> **Task description**
State how many lines of the records contain the string "work", and give no other information.

==== Dataset records

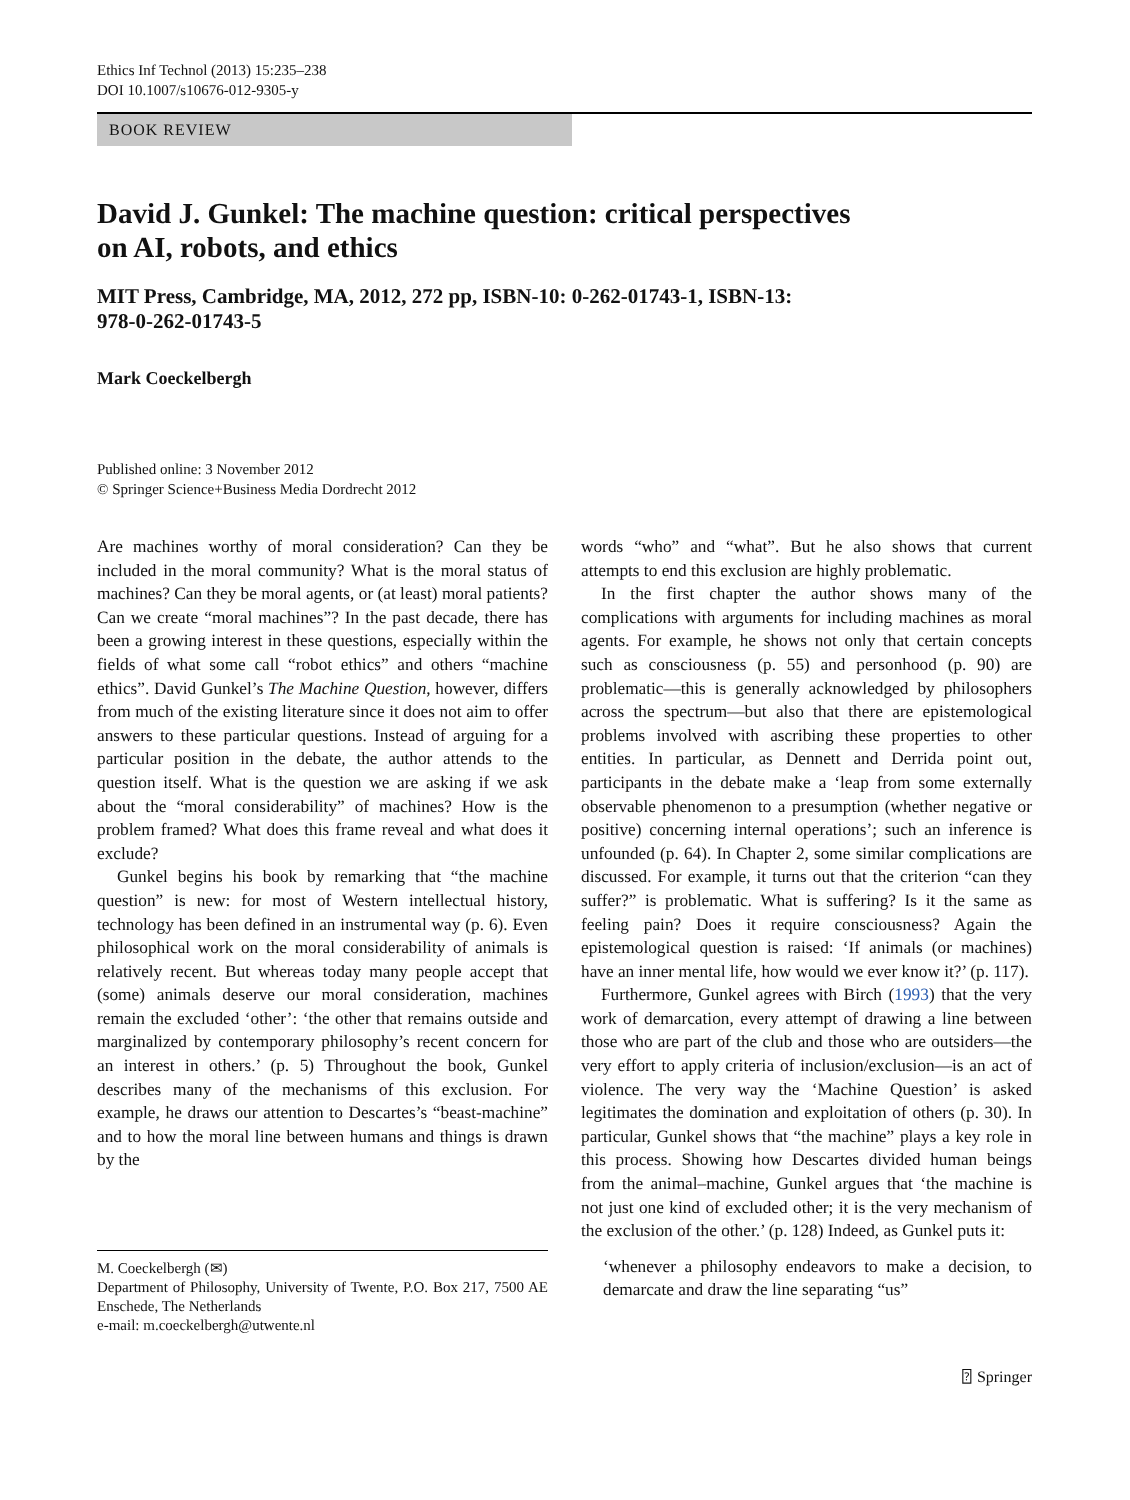Ethics Inf Technol (2013) 15:235–238
DOI 10.1007/s10676-012-9305-y
BOOK REVIEW
David J. Gunkel: The machine question: critical perspectives
on AI, robots, and ethics
MIT Press, Cambridge, MA, 2012, 272 pp, ISBN-10: 0-262-01743-1, ISBN-13:
978-0-262-01743-5
Mark Coeckelbergh
Published online: 3 November 2012
© Springer Science+Business Media Dordrecht 2012
Are machines worthy of moral consideration? Can they be included in the moral community? What is the moral status of machines? Can they be moral agents, or (at least) moral patients? Can we create “moral machines”? In the past decade, there has been a growing interest in these questions, especially within the fields of what some call “robot ethics” and others “machine ethics”. David Gunkel’s The Machine Question, however, differs from much of the existing literature since it does not aim to offer answers to these particular questions. Instead of arguing for a particular position in the debate, the author attends to the question itself. What is the question we are asking if we ask about the “moral considerability” of machines? How is the problem framed? What does this frame reveal and what does it exclude?
Gunkel begins his book by remarking that “the machine question” is new: for most of Western intellectual history, technology has been defined in an instrumental way (p. 6). Even philosophical work on the moral considerability of animals is relatively recent. But whereas today many people accept that (some) animals deserve our moral consideration, machines remain the excluded ‘other’: ‘the other that remains outside and marginalized by contemporary philosophy’s recent concern for an interest in others.’ (p. 5) Throughout the book, Gunkel describes many of the mechanisms of this exclusion. For example, he draws our attention to Descartes’s “beast-machine” and to how the moral line between humans and things is drawn by the
M. Coeckelbergh (✉)
Department of Philosophy, University of Twente, P.O. Box 217, 7500 AE Enschede, The Netherlands
e-mail: m.coeckelbergh@utwente.nl
words “who” and “what”. But he also shows that current attempts to end this exclusion are highly problematic.
In the first chapter the author shows many of the complications with arguments for including machines as moral agents. For example, he shows not only that certain concepts such as consciousness (p. 55) and personhood (p. 90) are problematic—this is generally acknowledged by philosophers across the spectrum—but also that there are epistemological problems involved with ascribing these properties to other entities. In particular, as Dennett and Derrida point out, participants in the debate make a ‘leap from some externally observable phenomenon to a presumption (whether negative or positive) concerning internal operations’; such an inference is unfounded (p. 64). In Chapter 2, some similar complications are discussed. For example, it turns out that the criterion “can they suffer?” is problematic. What is suffering? Is it the same as feeling pain? Does it require consciousness? Again the epistemological question is raised: ‘If animals (or machines) have an inner mental life, how would we ever know it?’ (p. 117).
Furthermore, Gunkel agrees with Birch (1993) that the very work of demarcation, every attempt of drawing a line between those who are part of the club and those who are outsiders—the very effort to apply criteria of inclusion/exclusion—is an act of violence. The very way the ‘Machine Question’ is asked legitimates the domination and exploitation of others (p. 30). In particular, Gunkel shows that “the machine” plays a key role in this process. Showing how Descartes divided human beings from the animal–machine, Gunkel argues that ‘the machine is not just one kind of excluded other; it is the very mechanism of the exclusion of the other.’ (p. 128) Indeed, as Gunkel puts it:
‘whenever a philosophy endeavors to make a decision, to demarcate and draw the line separating “us”
⍰ Springer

========

> **Task solution**
2